Ma una notte, la luce dorata di una stella accarezzo con i suoi raggi il primo albero, proprio nel momento in cui una giovane donna, con infinita tenerezza, sistemava nella mangiatoia il suo bambino appena nato.

«Avrei preferito costruirgli una culla» mormorò suo marito. La giovane mamma gli sorrise, mentre la luce della stella scintillava sulle assi lucide e consunte che un tempo erano state il primo albero.

«Questa mangiatoia è magnifica» rispose la mamma.

In quel momento, il primo albero capì di contenere il tesoro più prezioso del mondo.

Altri giorni e altre notti passarono. Una notte, un viaggiatore stanco e i suoi amici si imbarcarono sul vecchio battello da pesca, che un tempo era stato il secondo albero.

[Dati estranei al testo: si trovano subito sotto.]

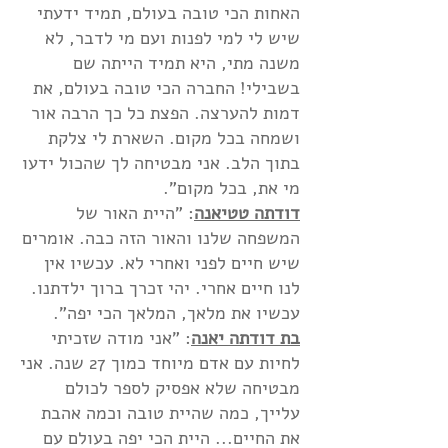
האחות הכי טובה בעולם, תמיד ידעתי
שיש לי למי לפנות ועם מי לדבר, לא
משנה מתי, היא תמיד הייתה שם
בשבילי! החברה הכי טובה בעולם, את
דמות להערצה. הפצת כל כך הרבה אור
ושמחה בכל מקום. השארת לי צלקת
בתוך הלב. אני מבטיחה לך שהכול ידעו
מי את, בכל מקום".
דודתה טטיאנה
: "היית האור של
המשפחה שלנו והאור הזה כבה. אומרים
שיש חיים לפני ואחרי לא. עכשיו אין
לנו חיים אחרי. יהי זכרך ברוך ילדתנו.
עכשיו את מלאך, המלאך הכי יפה".
בת דודתה יאנה
: "אני מודה שזכיתי
לחיות עם אדם מיוחד כמוך 27 שנה. אני
מבטיחה שלא אפסיק לספר לכולם
עלייך, כמה שהיית טובה וכמה אהבת
את החיים... היית הכי יפה בעולם עם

Mentre il secondo albero, diventato barca, scivolava tranquillamente sull'acqua del lago, il viaggiatore si addormentò.

All'improvviso, dopo lo schianto di un tuono, in una ridda di fulmini e violente ondate, scoppiò la tempesta.

Il piccolo alberò tremò. Sapeva di non avere la forza di trasportare in salvo tante persone con quel vento e con la violenza di quelle onde. Le sue fiancate scricchiolavano penosamente per lo sforzo.

Preoccupati, gli amici svegliarono il misterioso viaggiatore. L'uomo si alzò, spalancò le braccia, sgridò il vento e disse all'acqua del lago: «Fa' silenzio! Calmati!».

La tempesta si quietò immediatamente e si fece una grande calma.

In quel momento, il secondo albero capì che stava trasportando il re dei cieli, della terra e degli infiniti oceani.

Poco tempo dopo, un venerdì mattino, il terzo albero fu molto sorpreso quando le sue rozze travi furono tolte di malagrazia dalla catasta di legname dimenticato.

Furono trasportate nel mezzo di una folla vociante e irosa, sbattute sulle spalle torturate di un uomo, che poi su di esse fu inchiodato. Il povero albero si sentì orribile e crudele. E piangeva, reggendo quel povero corpo tormentato.

Quando il sole si levò

Ma la domenica mattina, quando il sole si levò alto nel cielo e tutta la terra vibrò di una gioia immensa, il terzo albero seppe che l'amore di Dio aveva trasformato tutto.

Aveva fatto del primo albero il meraviglioso scrigno del più tenero e incredibile dei tesori. Aveva reso il secondo albero forte portatore del Creatore del cielo e della terra. E ogni volta che una persona avesse pensato al terzo albero, avrebbe pensato a Dio.

E questo era molto meglio che essere soltanto il più bello, il più forte o il più grande albero del mondo.